Les stades subséquents du développement de la synapse dépendront justement de l’activité nerveuse. Celle-ci va influencer de façon significative les interactions compétitives entre neurones, interactions qui ne se feraient pas dans le sens d’un rejet actif de la terminaison nerveuse perdante par la gagnante. Au contraire, on assisterait plutôt à une perte progressive des structures post-synaptiques spécialisées associées à certaines terminaisons nerveuses, perte qui diminuerait l’activité électrique entre cette terminaison et le muscle, favorisant d’autant plus la perte de récepteurs synaptiques. Ce processus ferait se rétracter et s’atrophier naturellement les terminaison nerveuses ainsi désavantagées.

Parallèlement à l’ajustement de la taille des populations de neurones pré- et postsynaptiques, la réorganisation synaptique représente donc l’étape finale de la mise en place des circuits cérébraux. Et contrairement aux étapes précédentes l’activité neuronale et la transmission synaptique jouent donc un rôle primordial dans cette sculpture fine des réseaux neuronaux.

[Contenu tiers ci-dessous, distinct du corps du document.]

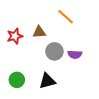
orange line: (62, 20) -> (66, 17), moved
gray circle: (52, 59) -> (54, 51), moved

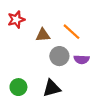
orange line: (66, 17) -> (72, 32), moved
red star: (15, 36) -> (16, 20), moved

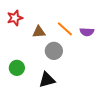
purple semicircle: (82, 59) -> (87, 32), moved
green circle: (18, 87) -> (17, 68), moved

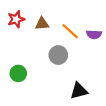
brown triangle: (39, 32) -> (42, 24), moved
black triangle: (47, 80) -> (79, 91), moved

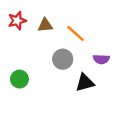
purple semicircle: (94, 34) -> (101, 59), moved
black triangle: (79, 91) -> (85, 83), moved

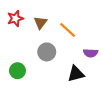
brown triangle: (45, 25) -> (40, 23), turned -48
gray circle: (63, 59) -> (47, 52), moved

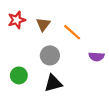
black triangle: (76, 74) -> (53, 83), moved

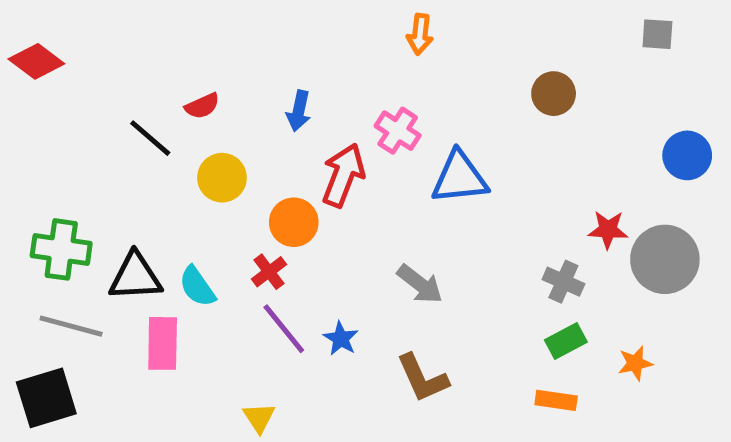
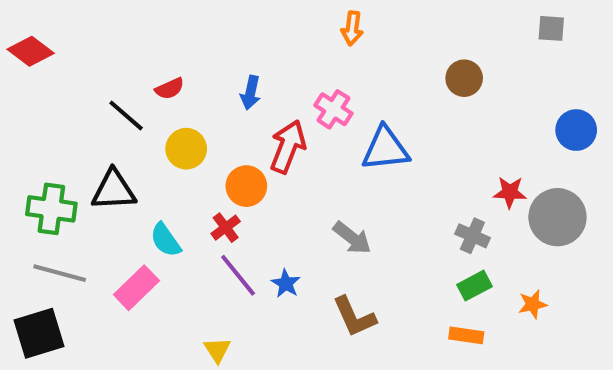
black triangle: (135, 277) -> (114, 190), moved
pink rectangle: (163, 343) -> (136, 288), turned 45

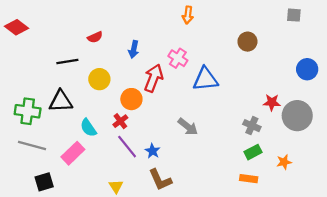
red semicircle: (170, 89) -> (95, 37), moved
black line: (126, 116) -> (67, 61), turned -50
brown L-shape: (354, 317) -> (160, 180), moved
black square: (39, 333) -> (44, 182), moved, size x0.7

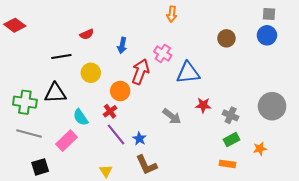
blue circle: (307, 69) -> (267, 35), moved
red star: (272, 102) -> (203, 105), moved

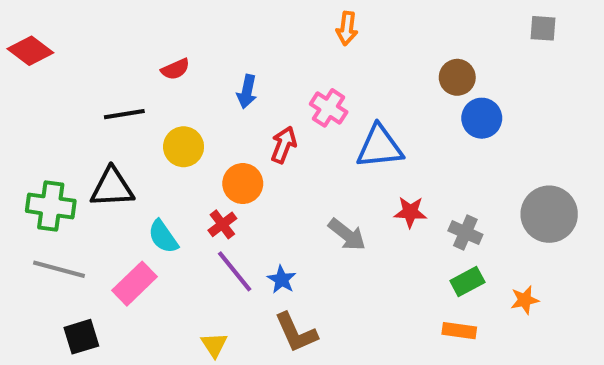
blue circle: (267, 35) -> (482, 118), moved
red arrow: (140, 72) -> (284, 145), size x0.7

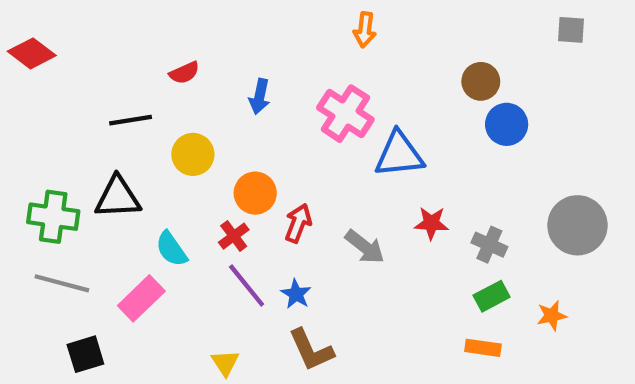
pink cross: (329, 108) -> (345, 114), size x1.4
red arrow: (284, 145) -> (298, 223), moved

Le fait que des mécanismes de compétition et d’élimination de synapses surviennent au cours du développement était connu depuis plusieurs décennies mais l’idée que cette élimination pouvait avoir lieu de manière épigenétique, sous le contrôle de l'activité du réseau et sur le mode " darwinien " a été d’abord articulée par Jean-Pierre Changeux et son équipe en 1972.

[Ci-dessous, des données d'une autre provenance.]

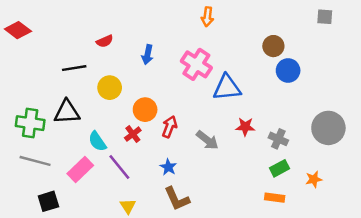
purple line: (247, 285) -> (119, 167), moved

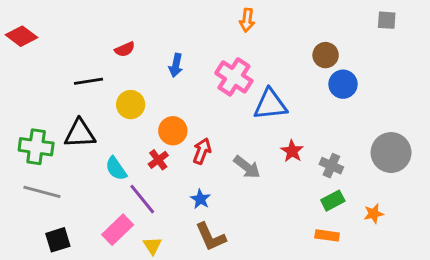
red star: (245, 127) -> (292, 151), turned 30
pink rectangle: (80, 170) -> (118, 230), moved

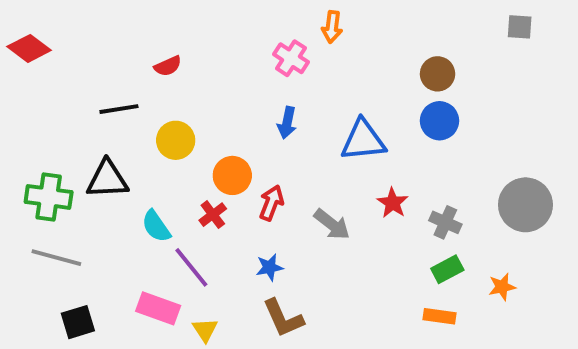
blue arrow: (176, 65) -> (287, 123), moved
pink cross: (234, 77) -> (291, 58), moved, size x0.7
blue circle: (343, 84) -> (439, 121), moved
blue star: (200, 199) -> (269, 267), turned 30
pink rectangle: (118, 230) -> (158, 308), turned 64

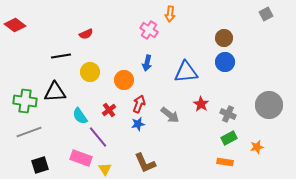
gray square: (520, 27) -> (266, 14), turned -32
orange circle: (232, 175) -> (124, 80), moved
gray line: (56, 258) -> (29, 132), turned -35
blue star: (269, 267) -> (138, 124), moved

Les travaux pionniers de Changeux et Danchin ont révélé qu’au début du développement, les fibres musculaires sont innervées par plusieurs axones mais ne conservent cependant à l’état adulte que l’axone d’un seul motoneurone. C’est aussi le cas des cellules de Pukinje du cervelet qui ne le sont que par une seule fibre grimpante ou encore des neurones du cortex visuel qui reçoivent d’abord une innervation binoculaire qui sera par la suite réduite en une ségrégation des afférences.



Les mammifères ont deux types de fibres musculaires qui peuvent être identifiées par leur couleur et leur vitesse de contraction : celles à contraction rapide sont pâles et celle à contraction lente sont foncées. Les premières sont impliquées dans des contractions phasiques alors que les autres le sont davantage dans les ajustements posturaux.

On a aussi découvert que les motoneurones qui innervent les muscles rapides conduisent l’influx nerveux très rapidement et peuvent émettre des potentiels d’action à des fréquences élevées de 30 à 60 influx par seconde. À l’opposé, les motoneurones innervant les muscles à contraction lente conduisent l’influx plus lentement et ne peuvent générer que de 10 à 20 potentiels d’action par seconde. Il y a donc une correspondance claire entre un type de motoneurone et un type de fibre musculaire.

Or on sait que les chatons nouveau-nés n’ont par exemple que des fibres musculaires à contraction lente et que celles-ci vont se différencier en fibres lentes et rapides durant ses premières semaines de vie. On peut alors se demander si ce sont les fibres musculaires qui vont induire le bon type de motoneurone correspondant ou bien si ce sont plutôt les neurones qui, en innervant les fibres musculaires, vont leur transmettre en quelque sorte leur spécificité.

Des expériences où l’on inversait chirurgicalement des motoneurones rapides sur des fibres lentes et vice-versa ont permis de montrer que c’était cette dernière hypothèse qui était la bonne: c’est le système nerveux qui contrôle la rapidité de contraction de la fibre musculaire qu’il va innerver. Cela implique donc que les motoneurones sont capables d’influencer l’expression des gènes de la fibre musculaire puisque la vitesse de contraction d’une fibre musculaire dépend de versions différentes des chaînes légères des fibres de myosine. Ce phénomène remarquable pourrait s’établir en partie à cause du pattern d’activité différent des deux types de motoneurone qui aurait un effet de différenciation distinct sur les fibres musculaires.